* EXERCISES
1 - Write out the part of the Tootsie post between "# ADOPTED---Tootsie-Says goodbye" and "(New York, NY)", inclusive, copying it word for word.
2 - Sum up the Tootsie post in two sentences.

# ADOPTED---Tootsie-Says goodbye to boy-New York-Not a Golden, but gorgeous!



## Karen519 (Aug 21, 2006)

Beloved Tootsie bids farewell to child in wheelchair (New York, NY)


Tootsie 
German Shepherd Dog/Chow Chow Mix: A gorgeous and amazing, adoptable dog in New York, NY 
Medium • Adult • Female 



*Tootsie is a 5 year old female Chow Chow German Shepherd mix. If you've ever known a shepherd/chow, you would know that as pets, they are the *very best. *Ridiculously smart, loyal, and loving, Tootsie is no exception. She has been living with her family since she was a pup and she is the love of their life. There is a young boy in her building who has muscular dystrophy *and is in a wheel chair. Tootsie always goes over to the boy, puts her nose under his hand that is hanging by the side of the wheel chair and licks it. She is also sensitive and loving towards the elderly. Tootsie would be a great dog to do healing work for the Delta Society. Sadly, Tootsie's family has fallen on hard times and must move immediately. Friends have taken them in, but they are not allowed to have dogs where they are moving. They are heartbroken, knowing that their beloved pet has nowhere to go. Tootsie is a wonderful dog, 100% housebroken,...

(Stored data entries)
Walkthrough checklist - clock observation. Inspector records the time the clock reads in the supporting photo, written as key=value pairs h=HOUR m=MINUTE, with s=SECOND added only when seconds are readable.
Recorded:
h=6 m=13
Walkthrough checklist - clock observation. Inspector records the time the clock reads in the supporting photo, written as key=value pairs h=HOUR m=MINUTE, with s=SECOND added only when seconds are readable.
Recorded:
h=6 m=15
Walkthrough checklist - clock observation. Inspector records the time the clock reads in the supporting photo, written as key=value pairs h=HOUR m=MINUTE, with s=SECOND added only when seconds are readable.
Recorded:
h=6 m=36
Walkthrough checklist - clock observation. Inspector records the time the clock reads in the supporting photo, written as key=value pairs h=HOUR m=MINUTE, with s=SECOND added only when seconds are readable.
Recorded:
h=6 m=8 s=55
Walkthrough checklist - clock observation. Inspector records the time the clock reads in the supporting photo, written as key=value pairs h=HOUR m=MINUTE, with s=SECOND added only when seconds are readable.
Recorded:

==

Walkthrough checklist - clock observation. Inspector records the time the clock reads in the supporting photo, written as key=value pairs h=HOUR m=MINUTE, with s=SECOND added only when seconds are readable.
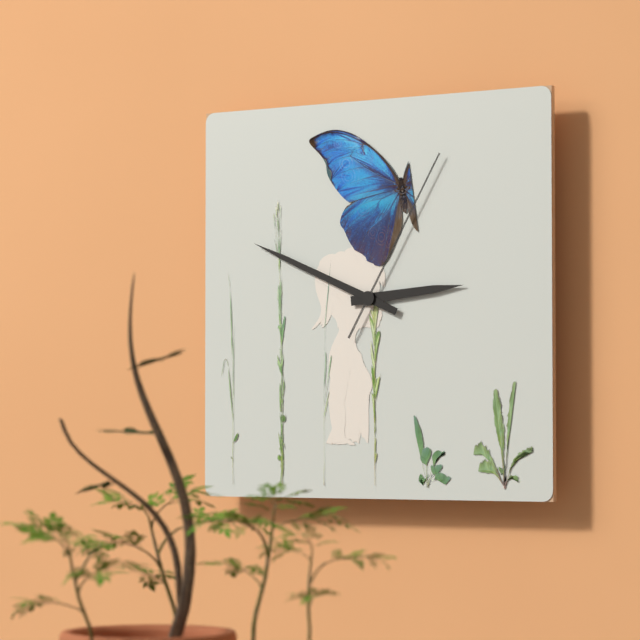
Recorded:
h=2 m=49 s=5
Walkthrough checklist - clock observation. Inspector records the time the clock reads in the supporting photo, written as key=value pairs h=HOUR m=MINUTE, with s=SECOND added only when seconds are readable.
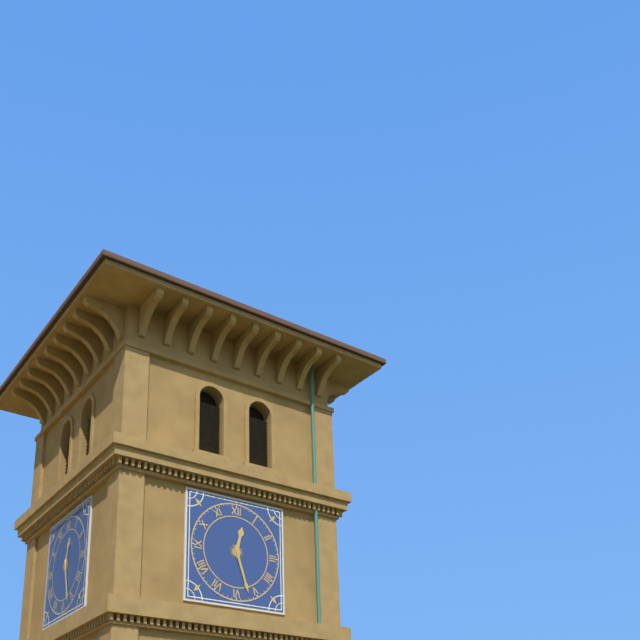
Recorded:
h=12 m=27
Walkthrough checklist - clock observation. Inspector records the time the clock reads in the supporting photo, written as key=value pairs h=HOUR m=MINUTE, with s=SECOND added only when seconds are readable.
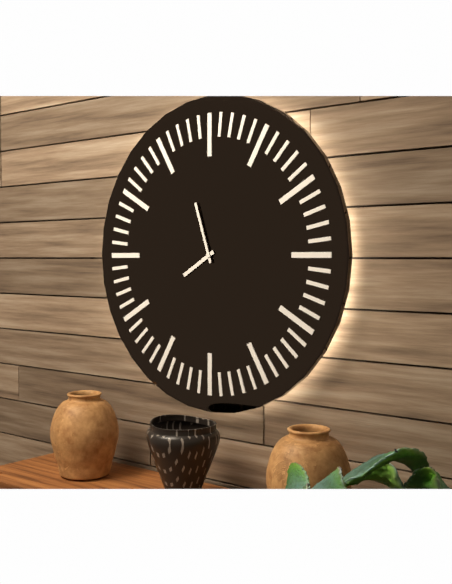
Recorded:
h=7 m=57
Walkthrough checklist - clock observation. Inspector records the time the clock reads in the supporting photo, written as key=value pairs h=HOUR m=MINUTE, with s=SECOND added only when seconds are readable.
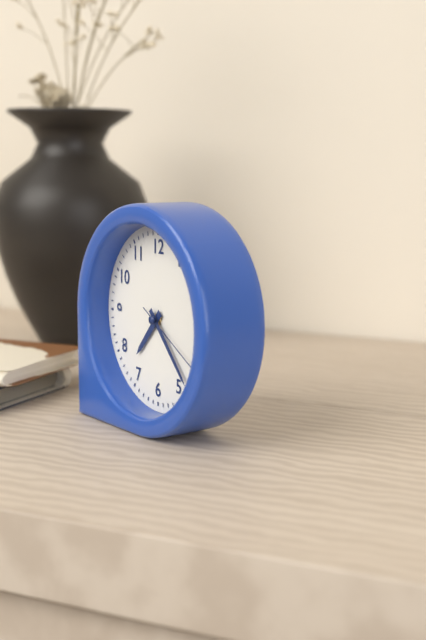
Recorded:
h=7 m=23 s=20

==

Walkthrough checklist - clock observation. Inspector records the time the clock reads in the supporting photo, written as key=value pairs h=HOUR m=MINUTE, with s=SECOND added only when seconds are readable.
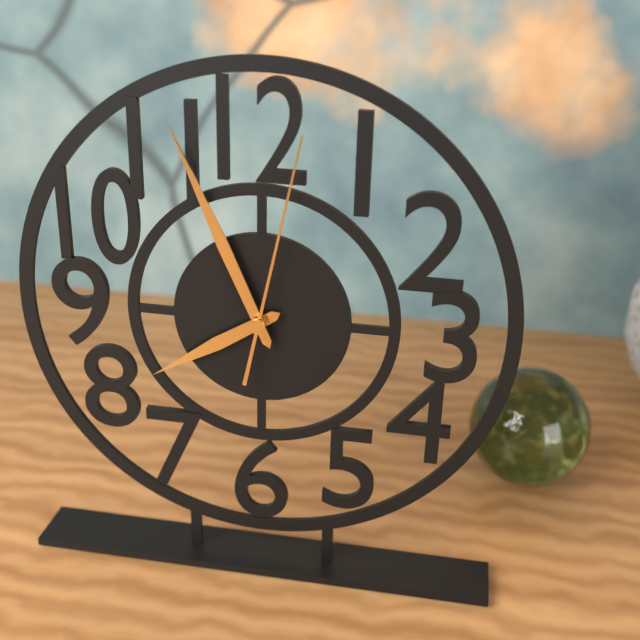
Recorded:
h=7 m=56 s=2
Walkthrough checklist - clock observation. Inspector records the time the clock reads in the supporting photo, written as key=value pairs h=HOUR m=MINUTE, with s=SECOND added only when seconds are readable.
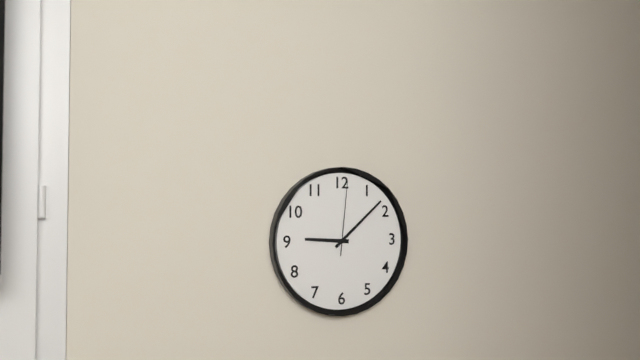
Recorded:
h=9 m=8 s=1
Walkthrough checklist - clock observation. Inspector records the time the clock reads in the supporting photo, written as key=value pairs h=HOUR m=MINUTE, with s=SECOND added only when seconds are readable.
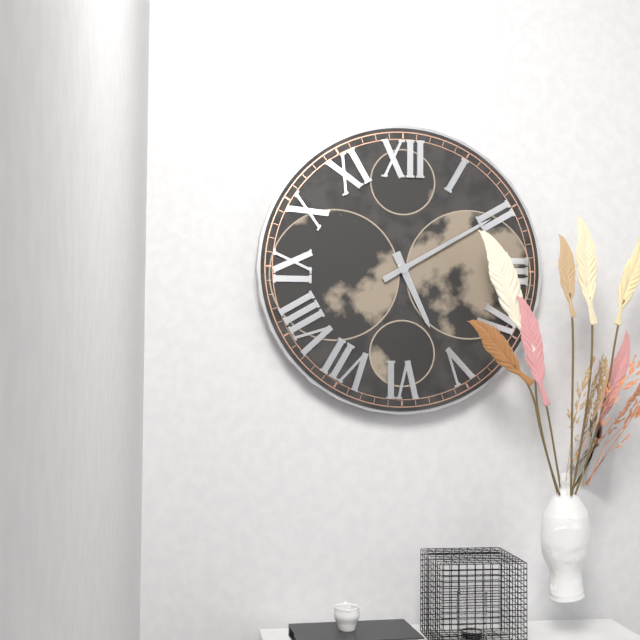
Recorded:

* EXPECTED RESPONSES
1 -
# ADOPTED---Tootsie-Says goodbye to boy-New York-Not a Golden, but gorgeous!



## Karen519 (Aug 21, 2006)

Beloved Tootsie bids farewell to child in wheelchair (New York, NY)

2 - Tootsie is a five-year-old female Chow Chow and German Shepherd mix who has lived with her family since she was a pup and is gentle and loving with a boy in a wheelchair in her building and with the elderly. Her family has fallen on hard times and must move immediately to a place where dogs are not allowed, leaving her with nowhere to go.